Trendy Isn’t Cool When It Comes to Global Warming

In contrast, none of the benefits of grass turf lawns apply for rock gardens and artificial grass. Rocks and plastic don’t help the environment – they’re inert, preventing the ground under your feet from doing its job helping out Mother Nature.

Environmentalists will point out that rock gardens and artificial grass can make sense for parched parts of the country, like Arizona or inland California, or some desert-like parts of Western Canada, where water is scarce. That’s true. Watering a lawn in a place that gets not much more rain than Death Valley puts a strain on what precious water we have.  But if everybody in the Phoenix area replaced their lawns with rock or xeriscape, what would that do to the local climate?  Read more below to see the temperature benefits.  Lush green grass turf lawns don’t hurt the environment – they help it.  It's just a matter making a commitment to use as little water as possible while managing the mowing, trimming, fertilizing and weeding costs.

We will Save a Lot of Money on Maintenance Costs

Watering, laying down fertilizer, aeration and mowing a natural grass turf lawn takes a bit of work. Unfortunately, an increasingly common myth is that the alternatives don’t require any maintenance.

Rock gardens still get weeds – and it can be a real pain spotting and pulling out weeds from among rock and gravel. Organic matter like dead leaves and seeds will eventually find their way in – and then it’s a real chore to get out the weeds when they appear, even with a spade.

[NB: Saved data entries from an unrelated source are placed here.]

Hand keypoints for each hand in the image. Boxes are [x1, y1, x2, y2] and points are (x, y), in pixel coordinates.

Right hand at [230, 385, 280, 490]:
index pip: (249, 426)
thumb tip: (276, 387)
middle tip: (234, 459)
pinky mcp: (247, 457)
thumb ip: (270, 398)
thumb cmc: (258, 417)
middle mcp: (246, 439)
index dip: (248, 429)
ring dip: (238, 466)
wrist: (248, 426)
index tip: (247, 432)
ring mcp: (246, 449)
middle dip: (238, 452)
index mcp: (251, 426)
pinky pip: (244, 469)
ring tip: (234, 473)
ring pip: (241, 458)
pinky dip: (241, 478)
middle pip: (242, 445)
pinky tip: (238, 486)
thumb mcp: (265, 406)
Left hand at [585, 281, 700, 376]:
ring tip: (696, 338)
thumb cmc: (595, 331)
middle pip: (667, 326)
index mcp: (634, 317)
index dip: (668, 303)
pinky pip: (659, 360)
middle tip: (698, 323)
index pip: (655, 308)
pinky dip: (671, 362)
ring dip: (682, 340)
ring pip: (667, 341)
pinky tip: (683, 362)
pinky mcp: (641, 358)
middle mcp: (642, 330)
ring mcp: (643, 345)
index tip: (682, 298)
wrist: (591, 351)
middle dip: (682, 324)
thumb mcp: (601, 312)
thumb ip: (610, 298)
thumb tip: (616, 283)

As for artificial turf, while it can be a decent option for sports fields in bone-dry places like Arizona, for others it can be a real nightmare. Organic matter breaks down on its own in natural grass turf lawns – but with artificial turf, you’re going to have a terrible time trying to clean off everything from mud and twigs to chewing gum and cigarette butts that can pile up over time thanks to dust storms, wind, dust devils and mother nature just kicking up junk.  – unlike natural grass turf, the plastic doesn’t repair itself by growing back.

Watering Your Lawn in a Drought Isn’t All Bad.  

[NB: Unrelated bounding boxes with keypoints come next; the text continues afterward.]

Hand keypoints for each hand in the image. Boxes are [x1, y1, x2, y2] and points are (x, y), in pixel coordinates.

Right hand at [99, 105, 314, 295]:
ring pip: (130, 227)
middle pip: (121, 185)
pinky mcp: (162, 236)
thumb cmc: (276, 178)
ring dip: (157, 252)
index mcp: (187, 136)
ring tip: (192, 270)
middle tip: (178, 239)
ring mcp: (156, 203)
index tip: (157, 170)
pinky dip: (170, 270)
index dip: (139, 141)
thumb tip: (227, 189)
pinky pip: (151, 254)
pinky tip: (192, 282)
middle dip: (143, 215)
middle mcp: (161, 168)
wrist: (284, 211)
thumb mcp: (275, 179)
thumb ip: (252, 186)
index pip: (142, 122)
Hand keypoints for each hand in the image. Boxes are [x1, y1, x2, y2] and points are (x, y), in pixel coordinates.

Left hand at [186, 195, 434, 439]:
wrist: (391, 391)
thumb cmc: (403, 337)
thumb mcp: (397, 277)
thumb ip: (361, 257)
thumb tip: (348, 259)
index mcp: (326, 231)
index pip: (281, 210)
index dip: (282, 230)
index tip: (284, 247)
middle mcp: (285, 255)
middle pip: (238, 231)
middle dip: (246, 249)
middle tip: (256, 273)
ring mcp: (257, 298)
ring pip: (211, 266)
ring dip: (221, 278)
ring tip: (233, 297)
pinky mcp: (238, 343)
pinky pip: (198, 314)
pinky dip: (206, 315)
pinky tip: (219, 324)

Click above link for a look at the Science

A healthy and living, growing lawn provides 10 times the benefit of a tree. “Your average 2,000 square foot lawn produces enough oxygen for four people, which is the equivalent of 80 trees.” Even better, it doesn’t take long to produce and maintain a resilient, dense ground cover; a tree takes up to 30 years to provide the same effect.

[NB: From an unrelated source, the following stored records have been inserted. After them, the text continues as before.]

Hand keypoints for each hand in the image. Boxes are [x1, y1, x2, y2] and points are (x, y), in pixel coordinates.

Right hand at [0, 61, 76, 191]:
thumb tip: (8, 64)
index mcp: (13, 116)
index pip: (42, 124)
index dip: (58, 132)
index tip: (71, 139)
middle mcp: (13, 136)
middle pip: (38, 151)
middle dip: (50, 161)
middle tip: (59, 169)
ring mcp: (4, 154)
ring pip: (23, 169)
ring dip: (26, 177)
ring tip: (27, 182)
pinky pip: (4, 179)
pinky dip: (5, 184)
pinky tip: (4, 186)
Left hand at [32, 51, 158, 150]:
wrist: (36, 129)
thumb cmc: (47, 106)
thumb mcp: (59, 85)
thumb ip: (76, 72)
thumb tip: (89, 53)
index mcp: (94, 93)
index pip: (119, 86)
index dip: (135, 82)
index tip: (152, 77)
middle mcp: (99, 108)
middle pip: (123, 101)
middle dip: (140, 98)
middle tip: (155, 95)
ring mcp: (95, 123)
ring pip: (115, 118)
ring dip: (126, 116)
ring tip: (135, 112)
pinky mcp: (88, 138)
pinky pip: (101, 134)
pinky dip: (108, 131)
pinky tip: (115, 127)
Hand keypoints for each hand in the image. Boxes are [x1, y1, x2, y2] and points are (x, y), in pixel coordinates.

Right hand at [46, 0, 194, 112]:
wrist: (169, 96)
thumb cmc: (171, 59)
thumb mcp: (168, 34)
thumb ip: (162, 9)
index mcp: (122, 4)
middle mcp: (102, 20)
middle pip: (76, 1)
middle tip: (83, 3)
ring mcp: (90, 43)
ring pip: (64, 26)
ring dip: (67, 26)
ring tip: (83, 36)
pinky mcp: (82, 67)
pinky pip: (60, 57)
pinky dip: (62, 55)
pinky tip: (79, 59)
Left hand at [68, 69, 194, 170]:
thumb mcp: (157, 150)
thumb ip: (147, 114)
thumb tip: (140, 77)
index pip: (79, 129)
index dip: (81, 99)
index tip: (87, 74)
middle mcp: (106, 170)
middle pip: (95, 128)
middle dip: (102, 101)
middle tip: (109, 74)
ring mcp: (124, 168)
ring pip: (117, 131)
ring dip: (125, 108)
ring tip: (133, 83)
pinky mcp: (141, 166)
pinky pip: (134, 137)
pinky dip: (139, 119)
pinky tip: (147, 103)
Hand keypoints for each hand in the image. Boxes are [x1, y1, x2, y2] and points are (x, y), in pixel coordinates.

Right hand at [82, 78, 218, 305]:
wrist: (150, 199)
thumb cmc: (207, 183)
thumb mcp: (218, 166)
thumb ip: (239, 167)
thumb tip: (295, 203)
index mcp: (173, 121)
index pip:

Grass is Nature's Air Conditioner

Trees seem to get all the credit for naturally cooling the air because they provide shade, but grass lowers surface temperatures through "evapotranspiration" which is a process similar to that used by old-fashioned evaporative coolers ("swamp coolers") for home air conditioning. On a hot summer day, lawns will typically be 30 degrees cooler than asphalt, 14 degrees cooler than bare soil and a huge 35 degrees cooler than artificial turf! Aside from just creating a comfortable setting, grass also reduces energy demand by lowering the ambient temperature around a home.